Während der Bot wachsam die Umgebung beobachtete, machte sich Stille breit. Gelangweilt kraulte er Josto hinter den Ohren, ging ein paar Übungskommandos mit ihm durch, und versuchte die Blätter auf dem Boden den richtigen Bäumen zuzuordnen.
Nach einer Weile, die sich anfühlte wie Stunden, aber auch Minuten hätte sein können, wurde es Phil zu unangenehm und er räusperte sich. "Also, Bumblebee, du kanntest meinen Ururopa?", fragte er, in der Hoffnung etwas mehr über diese Sache, in die er hineingeraten war, herauszufinden.
"Sam - war - mein bester Freund", antwortete Bumblebee. Überrascht blickte Phil zu ihm hinauf. "Du warst mit ihm befreundet?"
Bumblebee nickte. "Er hat uns allen - mehrmals - das Leben gerettet."
Phil war neugierig. Optimus hatte in der Nacht etwas ähnliches erwähnt - damals hatte er drängendere Fragen, doch nun schien ein guter Moment, um seine Neugierde ein wenig zu stillen. "Wie hat er das gemacht?", fragte er also. Immerhin waren diese Aliens um ein Vielfaches größer und stärker als ein Mensch, wie konnte also eine einzige Person das Leben von gleich mehreren dieser Spezies retten?

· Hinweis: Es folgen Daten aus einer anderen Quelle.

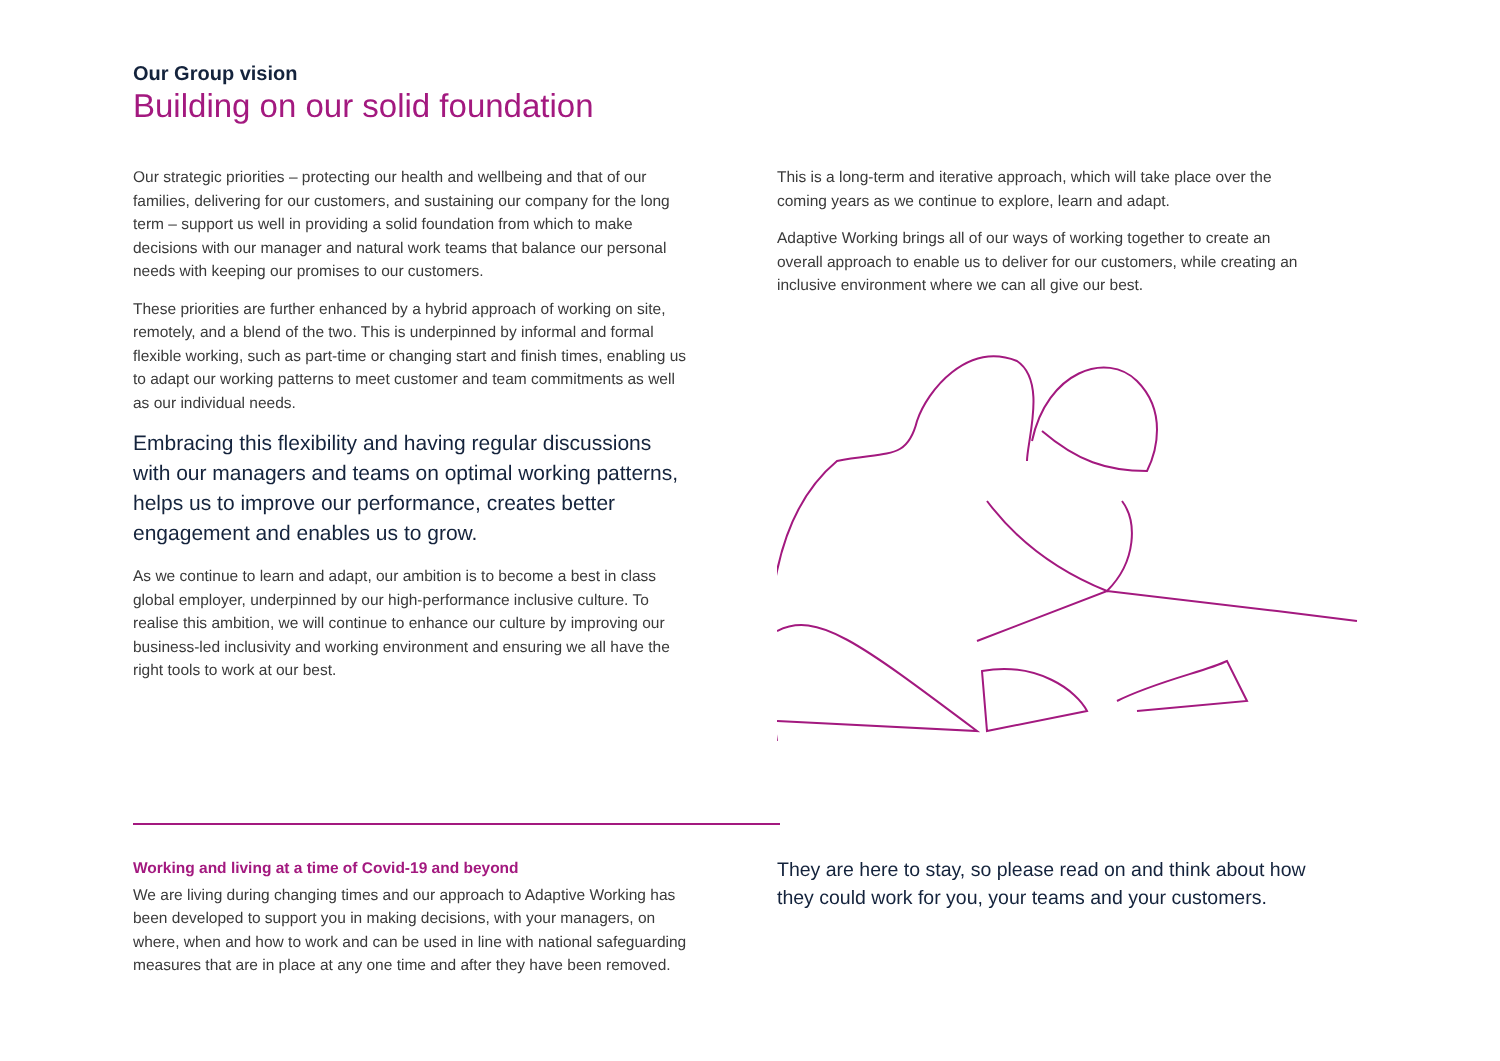Our Group vision
Building on our solid foundation
Our strategic priorities – protecting our health and wellbeing and that of our families, delivering for our customers, and sustaining our company for the long term – support us well in providing a solid foundation from which to make decisions with our manager and natural work teams that balance our personal needs with keeping our promises to our customers.
These priorities are further enhanced by a hybrid approach of working on site, remotely, and a blend of the two. This is underpinned by informal and formal flexible working, such as part-time or changing start and finish times, enabling us to adapt our working patterns to meet customer and team commitments as well as our individual needs.
Embracing this flexibility and having regular discussions with our managers and teams on optimal working patterns, helps us to improve our performance, creates better engagement and enables us to grow.
As we continue to learn and adapt, our ambition is to become a best in class global employer, underpinned by our high-performance inclusive culture. To realise this ambition, we will continue to enhance our culture by improving our business-led inclusivity and working environment and ensuring we all have the right tools to work at our best.
This is a long-term and iterative approach, which will take place over the coming years as we continue to explore, learn and adapt.
Adaptive Working brings all of our ways of working together to create an overall approach to enable us to deliver for our customers, while creating an inclusive environment where we can all give our best.
Working and living at a time of Covid-19 and beyond
We are living during changing times and our approach to Adaptive Working has been developed to support you in making decisions, with your managers, on where, when and how to work and can be used in line with national safeguarding measures that are in place at any one time and after they have been removed.
They are here to stay, so please read on and think about how they could work for you, your teams and your customers.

"Er hat den Würfel - zerstört, - die mächtigste - Energonquelle - die wir kennen. - Er half uns - den Anführer der - Decepticons - zu töten - und alle die übrig geblieben sind - ebenfalls zu großen Teilen - zu vernichten."
"Hmh", machte er, und dachte nach. Nun ergab vieles in seiner Familie einen Sinn. Die Medaillen, die seine Eltern seit er denken konnte in einer Vitrine aufbewahrten, wurden immer mit Arbeit beim Geheimdienst erklärt. Nie sagte ihm jedoch jemand, um welchen Geheimdienst es sich handeln sollte. Als Kind hatte er sich nachts oft an die Vitrine geschlichen, und vorsichtig die Medaillen und Urkunden hinter dem Glas hervorgeholt. Er hatte das Metall hundertmal überprüft, sich jede Gravur eingeprägt, und ist dennoch nie wirklich schlau daraus geworden. Einzig die Buchstaben N.E.S.T. konnte er ausarbeiten, die auf jeder Medaille und jedem Schriftstück seines Ururgroßvaters vertreten war. Doch das half ihm nicht weiter, denn das einzige Ergebnis, zu dem er bei der Recherche kam, waren unendlich viele Informationen über die verschiedensten Arten von Vogelnestern. Er bezweifelte stark, dass Samuel im Geheimdienst viel mit Vögeln gearbeitet hatte. Nun schätzte er, dass es etwas mit den Autobots zu tun haben musste. Es würde erklären, weshalb er bis auf Vokabeln über Vögel und weitere Nisttiere als Kind nie etwas zu diesen Buchstaben fand. Dieser Geheimdienst musste geheimer als geheim sein, wenn selbst Verschwörungstheoretiker noch nie davon gehört hatten. Nachdenklich legte er sich mit dem Rücken auf den umgefallenen Stamm, und beobachtete die Baumkronen über sich, die vereinzelt den Himmel durchblitzen ließen. Definitiv war Bumblebee eine angenehmere Gesellschaft als Revolt.
Er war komplett in Gedanken versunken, als ihm etwas einfiel.
"Sag mal, was ist eigentlich mit deiner Stimme passiert?", fragte er geradeheraus.
Bumblebee blickte verwirrt auf ihn hinab. Phil bemerkte, wie dreist er diese Frage gestellt hatte, und räusperte sich verlegen. Taktgefühl war noch nie seine Stärke gewesen.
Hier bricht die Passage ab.